The city is impassable. Cars in gridlock, snow humped as high as igloos, white elephants, giant sleeping mounds. We wonder if there are cars hidden underneath, decide no, then spot a splinter of chrome. Parking spaces are commandeered with garbage cans, defended like plots of land. Our neighborhood has broken into tiny fiefdoms.
This morning I start writing quickly. I’m impatient with Sher, her final words building to some austere Zen crescendo of non-meaning, hidding meaning, inverse meaning. She says the ritual of a Zen meal is scrupulously structured, which sounds like ruthlessly structured, and I imagine all these people sitting around a plank table, grimly chewing each bite a hundred times, observing the food as it melts from flavor to pulp and then down the throat, nobody laughing, why laugh. And then I get that itchy feeling and I fold up the book and start writing. Only a few more pages to go and then I’m done with her. Which is not to say that I don’t learn something from this, or that the time is wasted. But I need more distractions, I need more fun. Can’t we learn to pay attention without sucking all the waste from our lives? Do we have to live in the woods on nothing, friendless, like Thoreau, in order to write about a bird?
This morning I read Gail Sher. God it’s hard going. She is austere and clear, disciplined and skillful. She wastes no time consoling or entertaining, tolerates no waffling or hesitation. Whenever she calls somebody Roshi, at the end of the name, like Ben Stein-Roshi, I immediately conjure a person that I wouldn’t enjoy, who is so deliberate about the way they brush their teeth and make their bed that they never have any fun, every single moment of their life a spiritual exercise, an opportunity to pay attention, an admonition to not Waste Time. And yet I keep reading, because she has these beautiful nuggets that appear, every twenty pages or so. I read one passage today where she named all the perfect obscure English words that we never use, and the words were so beautiful I had to circle them, read them aloud: cuirass, haruspication, flocculence. Meretricious. Nullifidian. Farrago.
And then she said, the writing is the person, can only be as deep as the person themself. If you are not fit, if you are not thoughtful, if your life is full of evasions and tricks, then your writing will be too. It struck me that you can really see that in her work—here is a woman who writes kneeling before a square of cloth, upon which she places a square of paper, beside which she puts a sharp pencil and a pen (I imagine a quill, or a fountain pen, something that has to be dipped carefully into a pot of ink to produce its lines), and you can see that practice in the hard polished nuggets of truth she writes, truth that you have to stare at for a long time in order to see into its dark center. Sometimes, once or twice, you can stare until your eyes cross and see nothing, and you want to get up and go find somebody to ask, “do you have any idea what this means?”
I thought about that dark, polished stone of hard wisdom a lot– we write what we are, and if we want to change the writing we need to change the person. That is secondary to the problem of practice—practice is the given, without that you have nothing. But the only control we have over the material itself is the way that we practice, which turns out to be nothing more or less than the way we live.

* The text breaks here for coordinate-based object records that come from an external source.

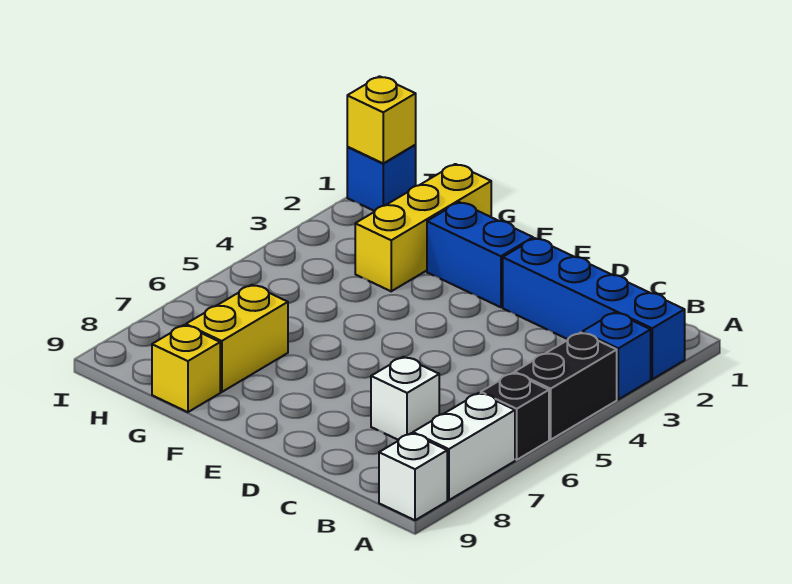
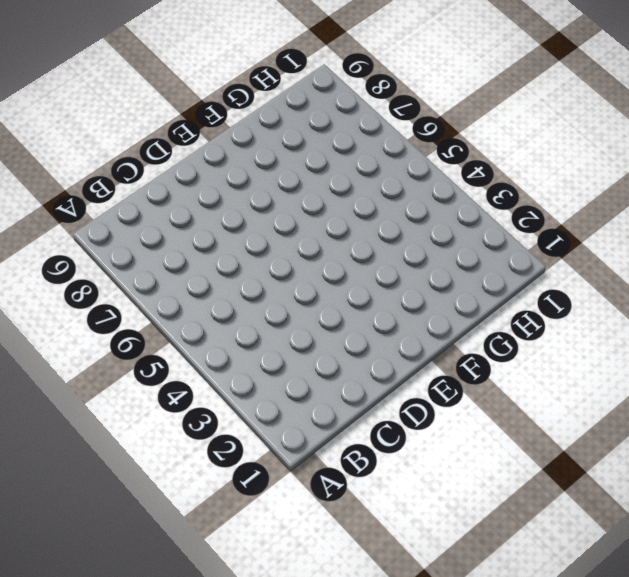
none -> blue 1x4 brick [503,238,685,379]
none -> blue 1x1 brick [582,312,651,399]
none -> black 1x2 brick [515,333,617,440]

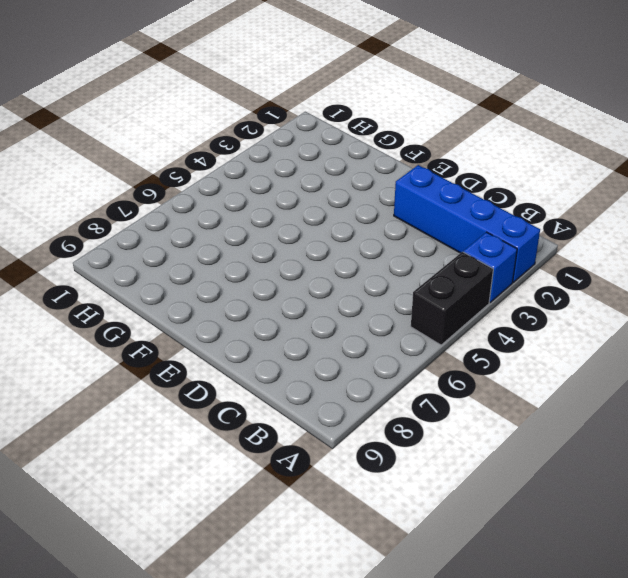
none -> black 1x1 brick [481,373,549,460]
none -> white 1x2 brick [413,393,515,500]
none -> white 1x1 brick [379,433,447,520]

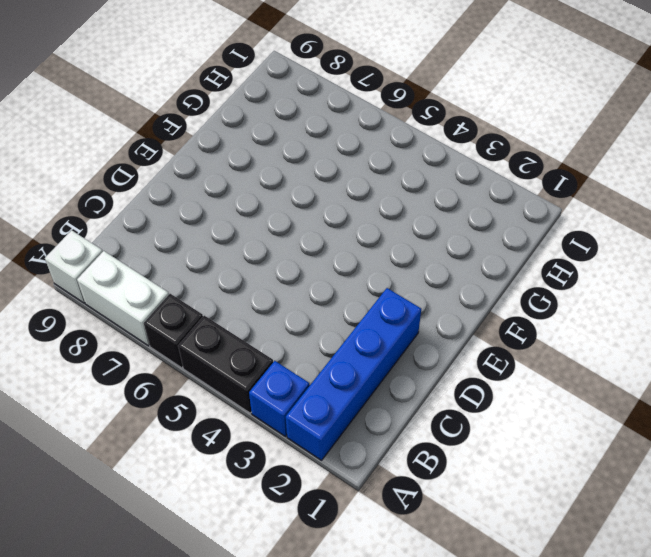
none -> white 1x1 brick [371,357,439,440]
none -> blue 1x2 brick [427,202,533,307]
none -> yellow 1x3 brick [355,164,491,291]

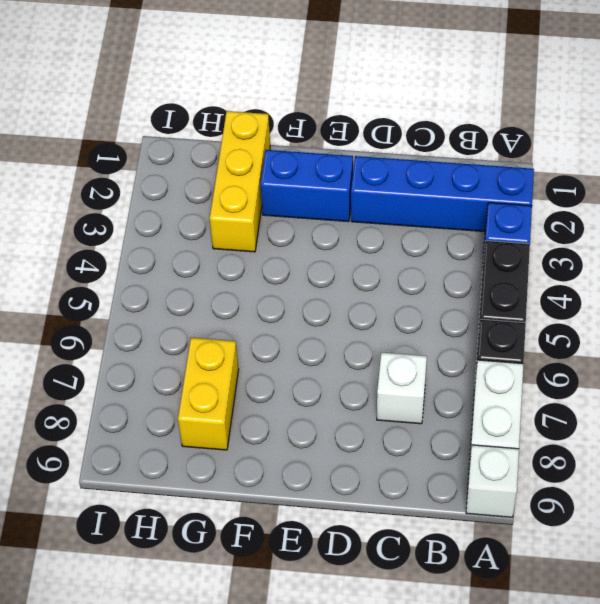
none -> yellow 1x1 brick [152,325,220,412]
none -> blue 1x1 brick [347,145,416,211]
none -> yellow 1x1 brick [347,76,416,164]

Lynette, with her maroon winter jacket, rust colored corduroy slacks, neat suede snow boots, and pink knit hat. Her skin the color of light coffee, a bright slash of pink lipstick, everything about her pressed, and impeccable. She says the doctor says she is healing very well, the bones knitting together as they should.
When she fell and broke her femur, and they carried her out of the house, she clutched my hand and said yes, she would like me to come to the hospital with her. And I put my name on the list of people they should call, and they called me and said that they had done the surgery, and she was doing very well. Later we came to visit her, with flowers, and she was already sitting up, wanting to get herself back home.
Who will lift her out of bed? Who will decide that she can’t be trusted with the stove, or her medications, or the stairs? Who will sell her house, and sort through the boxes of clothes, and letters, and bills, fold up the cover of her car, unplug the heater that keeps the radiator from freezing, and tow the car away? Where will she go?
We were talking, at Martha and Rob’s, about how we ignore the end of life in this country, how we can’t bear to think about old people. Roger Fisher, the brilliant Harvard professor who taught me when I was a freshman, the man who brokered negotiations between Israel and Palestine, advised presidents, tottering along the sidewalk, stooped and silver, quivering on his cane, living in the retirement home next to Jesse’s school, a place where they organize recreational activities in the afternoon—pottery painting, bingo, movies. I heard an advertisement this afternoon for a retirement home, promising activities that promote growth. It seemed deceitfully cheerful. And I wondered: is it consoling to paint pottery, after you have sat with presidents and kings, advising them on foreign policy?